A Guide to Using Colour in Your Workplace Design

Seeing red, being green with envy, feeling blue… Colour and mood are intrinsically linked in the human brain. Colour shapes how we feel, react, and even perform in life. Colour is important, and designing a space with colour in mind is even more important, because on top of giving your office a personalised atmosphere it can directly impact how you conduct business.

In 2007, the American Psychology Association found that giving University students red-coloured enrollee numbers caused their tests to drop by over 20% compared to students shown black or green instead.

Conversely, another study showed that people work more efficiently and with less errors in an aqua or red coloured room than in a bland, white space. Though red was distracting to a lot of participants, some people could screen through it. This was less so for white, which caused everyone to mess up a little.

A drab space drains the life from workers, and vivid colours can play havoc on the minds of people who are susceptible to distraction. There’s no correct choice for any office environment, but once you’ve got the obvious wrong choices ticked off (yellow, for example, is a generally poor choice outside of creative spaces, as it can cause people to lose their temper), it comes down to making the right choice to suit your company.

Colour me surprised


Beats By Dre’s LA offices have a sophisticated working environment. Image via dezeen.

It’s your office, and you’ll need to make it suit your needs. While soft, natural blues and contrasting earthy browns are a strong pick, they suit the evocation of natural elements and a subdued atmosphere – hardly what you’re looking for when selling adventure tours.

Even a usually distracting choice like red can function well in the right circumstance. It’s an active colour, and it raises the blood pressure in short customer-focused interactions, or when you need to appeal to someone’s passion, and a red/white contrasting scheme can bring out both the mundane in red and the excitement in white (think Target or the Salvos).

The most important thing to take away is that your brand comes first. Find an emotion that you want to convey – either to outsiders or to your own staff – and highlight that. Customer-focused and help-oriented? Light blues and soft vanilla are a sure-fire way to calm and relax. Expanding your clothing label into grunge? Drop the neutral, natural tones and get down into the murky depths.

Remember too that your office is your brand. Design in colours that represent you, not just what looks good on paper. One caveat to this is if your company makes large use of distracting and vivid colours on your logo, try going for paler versions of these colours or use them as a contrast against more muted backgrounds to draw the eye.



Google’s Barcelona office showcases textured wooden walls with contrasting feature windows, while being true to the Google brand. Image viadezeen.

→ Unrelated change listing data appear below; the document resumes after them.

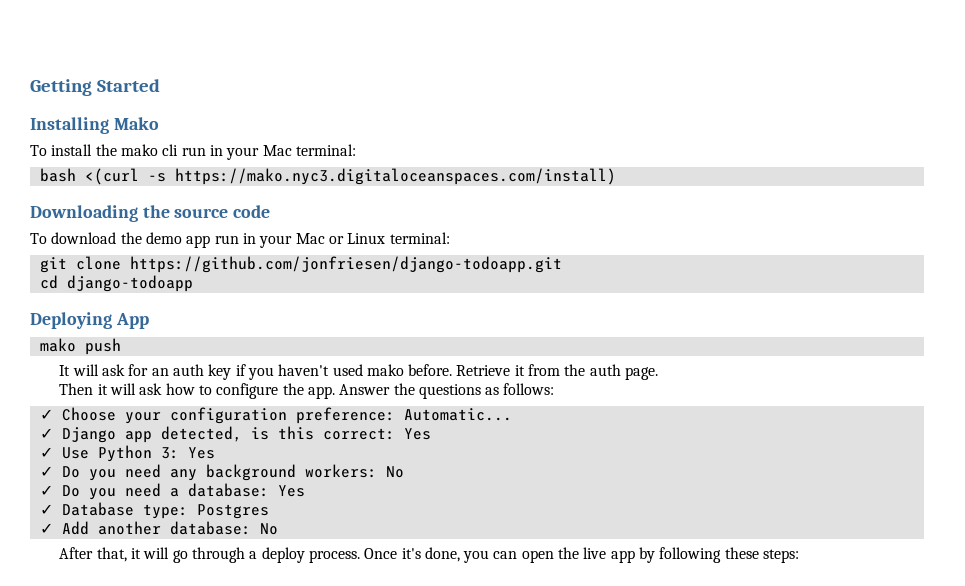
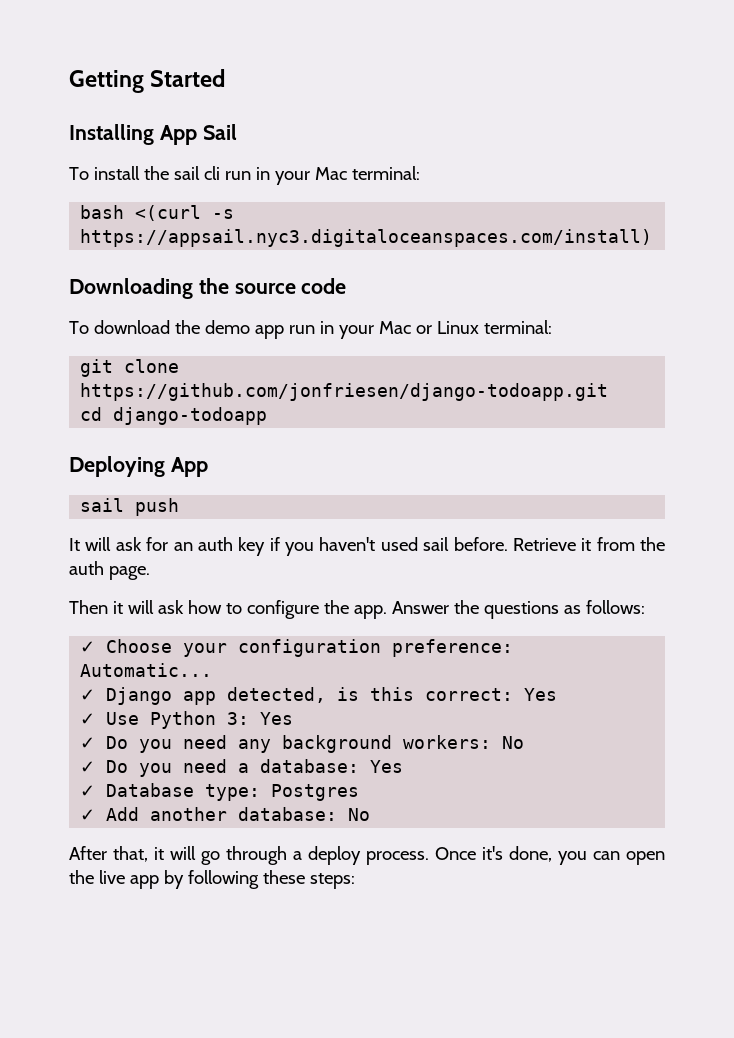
[113,117,159,130] Mako -> [159,124,237,145] App Sail
[120,144,158,156] mako -> [173,166,200,180] sail
[174,168,616,185] https://mako.nyc3.digitaloceanspaces.com/install) -> [80,229,653,247] https://appsail.nyc3.digitaloceanspaces.com/install)
[39,338,76,352] mako -> [80,498,125,512] sail
[366,364,404,376] mako -> [423,537,450,551] sail

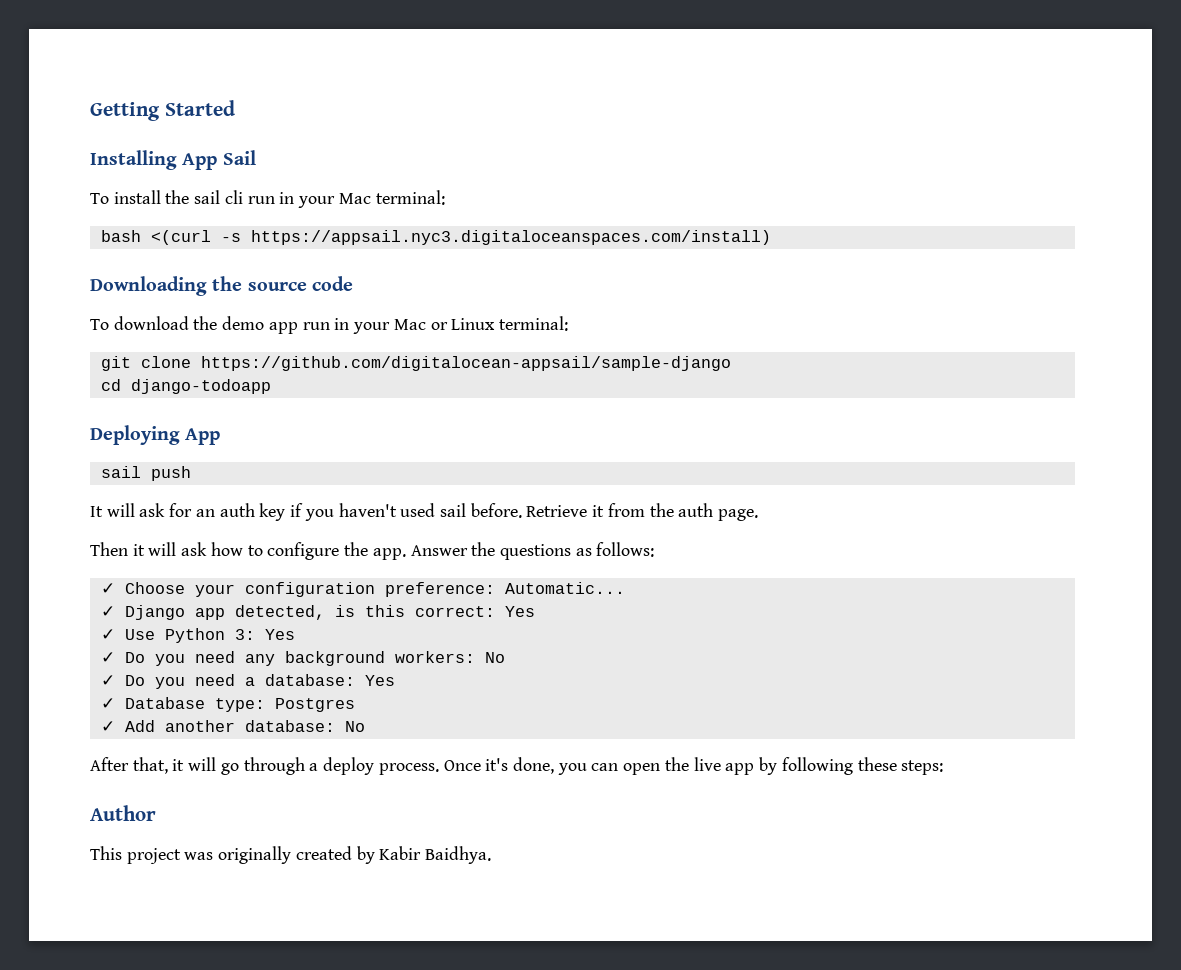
[80,383,609,401] https://github.com/jonfriesen/django-todoapp.git -> [200,356,731,371] https://github.com/digitalocean-appsail/sample-django
(355, 881) none -> [90,805,156,821] [90,846,492,864] // Author // This project was originally created by Kabir Baidhya.

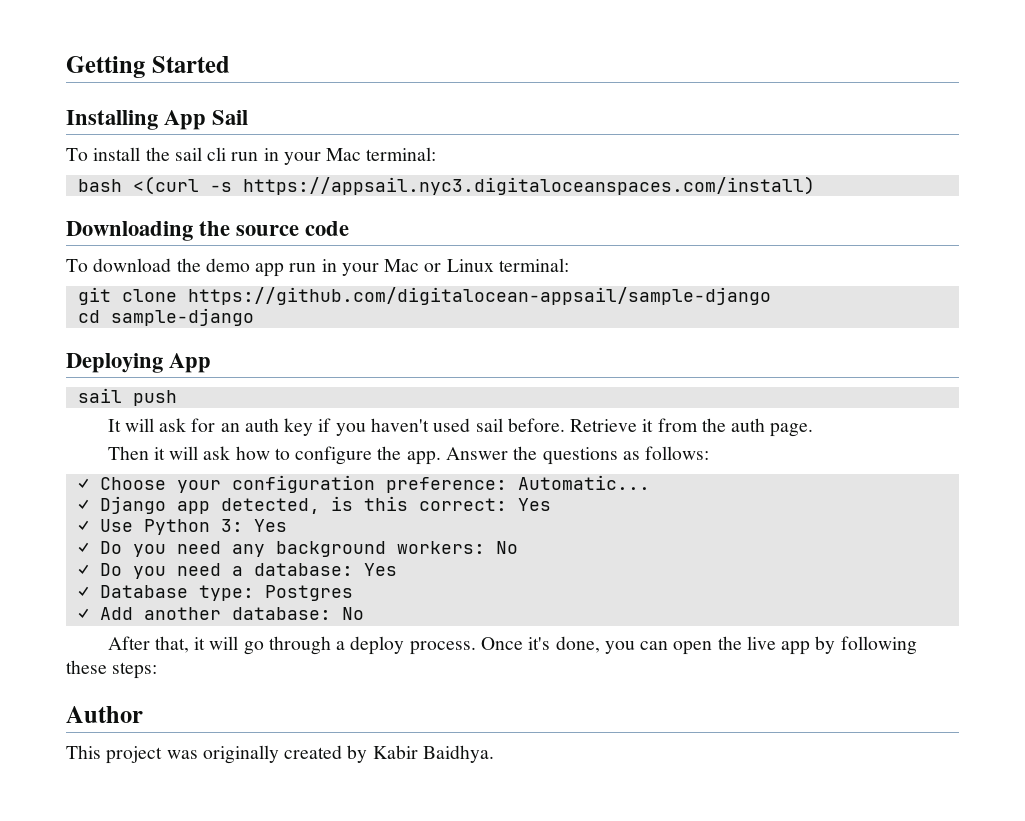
[130,379,271,394] django-todoapp -> [110,308,254,326] sample-django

Colours interplay. It sounds obvious, but contrast makes for dynamic, usable environments. Simply breaking up a space with suitably matchingcolour harmony, or even throwing up a picture, screen, or window creates focal points and helps break the dreaded creep of monotony. Even the best thought out colour-scheme can get to feel more and more drab over time, and breaking up your office into bite-sized chunks can alleviate that perfect blue by taking the load off of its back.

After all, if too much white in the workplace can make workers feel like they’re undergoing sensory deprivation, then do as much as you can to create vibrant backgrounds so as to engage minds and keep the cogs turning – but be careful not to make them too cluttered!

On top of this, strong contrast provides another function – accessibility. A well contrasted showroom floor, or an area where new customers or business associates are expected to navigate, can identify obstacles, provide a natural path through which people are drawn to walk and highlight important facets of the space that can facilitate ease of use.

A right order for things


A colourful installation greets visitors at ‘Moo’s’ office in London, showcasing their playful side. Image via The Chromologist.

Good design is dictated by a strong portfolio, not just one good aspect. Your office setup will dictate how your walls contrast with office furniture, and your office space itself will dictate lighting both natural and artificial (which, in turn, distorts your colours!) A great office colour scheme takes time and multiple iterations and tests before going live with a full coat of paint.

Before even thinking about colour, you’re going to need to scope out your surroundings, prepare a flow-space for movement and accessibility, decide on how to best represent your brand image in your space, and think about how this dictates a mood and an image that you can latch onto. Realistically, by that stage the colour should have all but chosen itself with a basic understanding of colour theory and harmony.